This might come as a shocker, but I, your humble beer writer, enjoy drinking beer. Unfortunately, that can be a problem. When a large part of your job involves drinking beer – like, a lot of beer – it’s all-too-easy for a modest “beer tasting” to slip into a “debaucherous piss-up,” if you’re not careful.
At a recent beer competition I was judging, I sampled 78 different beers over the course of the day. Despite fistfuls of saltines and gallons of tapwater, the next day was a complete write-off. Occupational hazard. I’m not complaining, I swear.
But I’m a dad now, so I have responsibilities. I have things to do and I can’t afford to be hungover. Changing a shit-filled diaper on a tiny screaming human at 3am is not a lot of fun at the best of times, but, with a hangover, it’s literally the worst thing imaginable.
So Belgian tripels, imperial IPAs and anything with a double-digit ABV are pretty much out. I like beer, I want to drink more of it, so often I find myself looking for beer with lower alcohol content.
Apparently, I’m not the only one, because the craft beer industry is increasingly offering more low-ABV beers. Session ales, as they are called, offer all the flavour and character of their higher ABV brethren, but with alcoholic content in the 3.5-4.5% range, allowing them to be sampled in large quantities without the risk of ruining your entire weekend.
Four Winds recently released its Notus Series, which includes a saison, a lager and an IPA that each clock in at 4.5% ABV. Vancouver Island Brewing recently relaunched its entire brand with beers that come in at under 5% ABV. Talisman – Strange Fellows Brewing’s top selling pale ale – originally started out at 3.8% ABV (but has since crept up to 4%).
When I asked Brent Mills, brewmaster and co-founder of Four Winds, about session ales, he told me something I don’t generally hear from a lot of brewers.
“I wish beer didn’t have any alcohol in it,” he said. “That way I could keep drinking it.”
The problem, he continued, is that de-alcoholized beer tastes, for the most part, terrible.
Of course, we here in North America are a little late to the game on this. The English figured this out ages ago, realizing that if they could keep their beer under 4% ABV and tone down the carbonation so as not to upset the stomach, then geezers could park their arses at the pub all night long without getting obliterated and still make it to work the next day. (There’s a direct correlation to the rise of hooliganism and the popularity of lager in the UK. Just sayin’.)
In Australia, mid-strength beers – with an ABV in the 2.5-3.5% range – are a popular alternative to their fizzy full-strength lagers. Sometimes you just want to have a few beers and not get drunk. Imagine that.
Until recently, the concept of session ales has been largely foreign in our corner of the world. For decades, beer came in three ABV ranges. Mass market macro lagers were between 4.5-5.5%, while strong beers were 5.5-7%, and if you wanted something lighter, all you had was watery “light” beers that were always 4%, but never below. The only thing light about them was their colour. And their flavour. And I guess their caloric content.

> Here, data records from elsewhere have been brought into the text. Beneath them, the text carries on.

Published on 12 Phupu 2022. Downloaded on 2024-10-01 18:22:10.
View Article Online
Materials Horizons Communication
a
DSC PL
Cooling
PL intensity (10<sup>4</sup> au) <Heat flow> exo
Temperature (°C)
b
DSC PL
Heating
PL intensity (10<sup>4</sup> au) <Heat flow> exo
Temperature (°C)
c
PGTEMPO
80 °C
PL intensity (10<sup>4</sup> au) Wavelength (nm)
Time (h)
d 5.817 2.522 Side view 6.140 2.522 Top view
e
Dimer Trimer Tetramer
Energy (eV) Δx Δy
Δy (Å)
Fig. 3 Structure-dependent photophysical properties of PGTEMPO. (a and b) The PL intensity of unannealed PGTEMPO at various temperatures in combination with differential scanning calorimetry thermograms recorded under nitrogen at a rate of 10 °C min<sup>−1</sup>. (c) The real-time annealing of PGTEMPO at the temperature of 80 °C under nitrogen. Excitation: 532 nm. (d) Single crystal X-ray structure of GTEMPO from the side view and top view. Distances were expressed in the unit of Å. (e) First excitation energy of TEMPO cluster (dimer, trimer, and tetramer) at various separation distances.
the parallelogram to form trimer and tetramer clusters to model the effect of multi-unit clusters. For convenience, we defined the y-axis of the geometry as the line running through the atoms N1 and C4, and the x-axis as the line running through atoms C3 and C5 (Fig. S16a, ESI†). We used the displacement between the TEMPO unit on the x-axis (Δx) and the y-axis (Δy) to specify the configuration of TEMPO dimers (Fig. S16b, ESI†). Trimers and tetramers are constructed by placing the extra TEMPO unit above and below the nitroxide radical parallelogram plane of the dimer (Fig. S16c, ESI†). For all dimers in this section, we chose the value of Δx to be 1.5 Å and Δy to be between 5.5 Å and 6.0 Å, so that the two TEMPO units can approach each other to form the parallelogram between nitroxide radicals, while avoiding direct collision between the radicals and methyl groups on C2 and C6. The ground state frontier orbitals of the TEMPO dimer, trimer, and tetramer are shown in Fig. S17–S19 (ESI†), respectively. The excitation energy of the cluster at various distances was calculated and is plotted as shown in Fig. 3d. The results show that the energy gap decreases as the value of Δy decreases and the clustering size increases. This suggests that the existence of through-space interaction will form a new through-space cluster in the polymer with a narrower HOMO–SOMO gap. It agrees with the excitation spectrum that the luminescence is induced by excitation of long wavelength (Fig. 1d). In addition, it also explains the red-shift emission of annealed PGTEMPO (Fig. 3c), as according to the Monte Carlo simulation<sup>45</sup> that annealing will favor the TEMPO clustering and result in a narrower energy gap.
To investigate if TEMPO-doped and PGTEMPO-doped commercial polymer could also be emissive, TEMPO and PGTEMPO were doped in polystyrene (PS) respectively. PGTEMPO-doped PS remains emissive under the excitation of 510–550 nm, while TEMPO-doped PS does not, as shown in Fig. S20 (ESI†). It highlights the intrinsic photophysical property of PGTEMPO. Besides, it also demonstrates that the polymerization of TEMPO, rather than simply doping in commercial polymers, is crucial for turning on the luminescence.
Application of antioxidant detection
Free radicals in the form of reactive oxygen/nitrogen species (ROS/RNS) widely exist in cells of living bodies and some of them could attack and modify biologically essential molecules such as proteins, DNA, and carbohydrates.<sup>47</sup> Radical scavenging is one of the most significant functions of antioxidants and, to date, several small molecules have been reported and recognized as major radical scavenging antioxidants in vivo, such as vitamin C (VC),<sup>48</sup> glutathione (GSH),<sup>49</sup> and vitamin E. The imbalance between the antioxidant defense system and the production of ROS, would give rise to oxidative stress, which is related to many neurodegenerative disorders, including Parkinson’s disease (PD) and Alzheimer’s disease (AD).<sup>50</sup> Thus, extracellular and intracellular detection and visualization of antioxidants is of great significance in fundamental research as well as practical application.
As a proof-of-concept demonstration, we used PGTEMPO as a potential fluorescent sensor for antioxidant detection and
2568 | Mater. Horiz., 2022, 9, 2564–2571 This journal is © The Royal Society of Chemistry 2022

Beer was seen as a means to an end. It wasn’t meant to be enjoyed on its merits; it was made to get you drunk, and be somewhat palatable in the process (or not).

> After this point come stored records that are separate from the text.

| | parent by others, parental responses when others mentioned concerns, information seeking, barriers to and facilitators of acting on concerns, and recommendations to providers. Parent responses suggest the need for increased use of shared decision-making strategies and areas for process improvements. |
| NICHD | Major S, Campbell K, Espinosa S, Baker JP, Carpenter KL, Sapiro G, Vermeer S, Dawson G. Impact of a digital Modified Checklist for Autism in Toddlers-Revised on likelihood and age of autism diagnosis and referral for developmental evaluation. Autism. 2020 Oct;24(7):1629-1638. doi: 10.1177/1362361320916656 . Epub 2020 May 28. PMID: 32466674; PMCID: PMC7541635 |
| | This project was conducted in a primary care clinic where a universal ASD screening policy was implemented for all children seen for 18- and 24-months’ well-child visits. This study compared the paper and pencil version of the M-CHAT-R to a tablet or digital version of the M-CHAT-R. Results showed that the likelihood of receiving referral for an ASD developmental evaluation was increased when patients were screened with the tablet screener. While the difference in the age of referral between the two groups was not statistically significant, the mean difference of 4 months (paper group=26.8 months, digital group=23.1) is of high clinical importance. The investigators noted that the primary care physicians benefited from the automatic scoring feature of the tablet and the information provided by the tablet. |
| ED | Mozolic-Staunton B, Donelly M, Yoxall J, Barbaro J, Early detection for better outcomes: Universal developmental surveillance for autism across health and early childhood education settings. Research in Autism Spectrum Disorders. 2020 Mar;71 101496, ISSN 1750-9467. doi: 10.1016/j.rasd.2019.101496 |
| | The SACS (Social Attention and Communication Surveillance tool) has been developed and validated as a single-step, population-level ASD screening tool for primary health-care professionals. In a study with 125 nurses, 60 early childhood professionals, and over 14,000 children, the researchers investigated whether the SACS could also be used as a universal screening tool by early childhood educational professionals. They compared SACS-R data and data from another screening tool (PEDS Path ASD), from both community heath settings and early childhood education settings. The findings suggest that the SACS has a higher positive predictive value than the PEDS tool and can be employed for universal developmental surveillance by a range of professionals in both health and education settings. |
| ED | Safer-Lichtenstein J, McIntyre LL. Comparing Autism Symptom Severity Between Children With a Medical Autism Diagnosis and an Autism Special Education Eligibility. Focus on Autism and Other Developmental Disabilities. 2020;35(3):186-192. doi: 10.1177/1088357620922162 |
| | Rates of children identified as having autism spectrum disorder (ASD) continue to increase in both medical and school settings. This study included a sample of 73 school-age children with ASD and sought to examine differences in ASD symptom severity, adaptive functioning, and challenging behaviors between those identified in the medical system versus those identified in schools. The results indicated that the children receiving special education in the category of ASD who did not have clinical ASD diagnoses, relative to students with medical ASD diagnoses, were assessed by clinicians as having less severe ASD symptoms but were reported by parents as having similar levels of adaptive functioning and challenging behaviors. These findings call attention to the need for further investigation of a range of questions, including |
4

Moderate, responsible consumption of alcohol is somewhat of a new concept in our culture (have you been to Granville Street on a Saturday night?). Thankfully, the emergence of craft beer has changed the way people approach beer and how they drink it. Beer is no longer consumed for the sole purpose of getting hammered. Far from it; some craft beer fans I’ve talked to consider drunkenness to be an annoying side effect of their hobby they would rather do without.
Sheryl Crow might like a good beer buzz early in the morning, but some of us have shit to do.